Avvocati, il palmario va fatturato
Si tratta della quota aggiuntiva di compenso, pattuita in sede di conferimento dell’incarico, connessa al risultato favorevole di una lite o alla complessità dell'attività affidata al professionista
Gli avvocati e i clienti, in sede di conferimento dell'incarico professionale legale, possono prevedere il cosiddetto palmario, ovverosia una quota aggiuntiva di compenso connessa al risultato favorevole di una lite o alla complessità dell'attività affidata al professionista. Si tratta in sostanza, a seconda delle ipotesi, di un premio o di un emolumento straordinario.
In ogni caso, comunque, la sua natura è quella di compenso, in quanto tale, come precisato dalla Corte di cassazione (sezioni unite, 8 giugno 2023, n. 16252), soggetto quindi all'obbligo di fatturazione e a tutti gli obblighi fiscali connessi previsti dalla legge.
Anche quando riceve il palmario, l'avvocato deve pertanto emettere tempestiva fattura e riscuotere contestualmente il pagamento e deve farlo in ragione, innanzitutto, dell'articolo 21 del Dpr 633/1972 - il quale stabilisce che la fatturazione va fatta all'atto del pagamento del corrispettivo - e, poi, degli articoli 16 e 29 del codice deontologico - che impongono all'avvocato di provvedere agli adempimenti fiscali previsti dalla legge e di emettere la documentazione fiscale per ogni pagamento che riceve.

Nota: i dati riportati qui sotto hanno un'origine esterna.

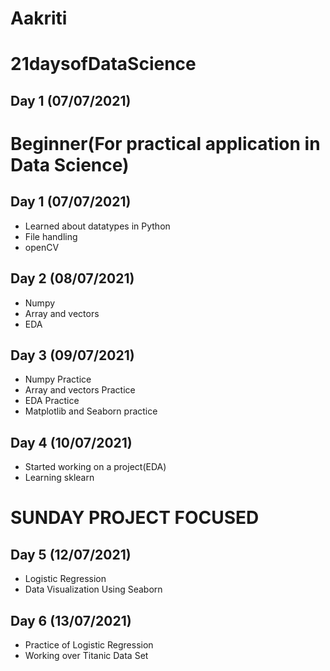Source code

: # Aakriti
# 21daysofDataScience
## Day 1 (07/07/2021)
# Beginner(For practical application in Data Science)

## Day 1 (07/07/2021)
- Learned about datatypes in Python
- File handling 
- openCV
## Day 2 (08/07/2021)
- Numpy
- Array and vectors
- EDA
## Day 3 (09/07/2021)
- Numpy Practice 
- Array and vectors Practice
- EDA Practice
- Matplotlib and Seaborn practice
## Day 4 (10/07/2021)
- Started working on a project(EDA)
- Learning sklearn

# SUNDAY PROJECT FOCUSED

## Day 5 (12/07/2021)
- Logistic Regression
- Data Visualization Using Seaborn

## Day 6 (13/07/2021)
- Practice of Logistic Regression
- Working over Titanic Data Set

Proprio le norme deontologiche appena richiamate comportano che, se il legale non fattura il palmario, il suo comportamento assume rilevanza disciplinare. Alla base dell'obbligo di fatturazione, del resto, ci sono non soltanto ragioni di carattere fiscale, ma anche l'immagine e la credibilità di tutta la categoria forense e la necessità di preservare l'affidamento riposto dalla collettività nell'avvocato, che deve sempre apparire leale e corretto, in tutti gli ambiti.

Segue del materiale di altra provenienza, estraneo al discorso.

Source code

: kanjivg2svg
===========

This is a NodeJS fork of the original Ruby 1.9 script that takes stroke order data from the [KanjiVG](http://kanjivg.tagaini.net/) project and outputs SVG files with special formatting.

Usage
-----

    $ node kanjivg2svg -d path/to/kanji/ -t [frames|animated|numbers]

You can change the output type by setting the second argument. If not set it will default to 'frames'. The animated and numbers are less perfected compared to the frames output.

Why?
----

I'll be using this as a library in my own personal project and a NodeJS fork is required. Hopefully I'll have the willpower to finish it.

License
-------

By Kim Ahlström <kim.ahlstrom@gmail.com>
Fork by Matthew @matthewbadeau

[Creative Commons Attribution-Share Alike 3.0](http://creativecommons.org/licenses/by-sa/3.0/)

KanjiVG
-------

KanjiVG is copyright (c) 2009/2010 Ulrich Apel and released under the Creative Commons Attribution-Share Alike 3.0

In buona sostanza, secondo i giudici delle Sezioni unite, se in sede di conferimento del mandato difensivo le parti stabiliscono di riconoscere un compenso aggiuntivo al legale in caso di esito positivo della lite o in ragione della sua complessità, non è possibile parlare di regalia non soggetta a fatturazione.
Nel caso specifico sottoposto all'attenzione della Corte di cassazione, a deporre in tal senso, oltre alla specifica clausola contrattuale, vi erano la circostanza che l'importo concordato era stato corrisposto tramite bonifico bancario a seguito del deposito della sentenza di condanna della controparte e la deposizione della cliente che, in sede di testimonianza acquisita nel corso del procedimento disciplinare, aveva espressamente escluso che l'attribuzione patrimoniale aggiuntiva in favore del proprio avvocato fosse stata dettata da spirito di liberalità.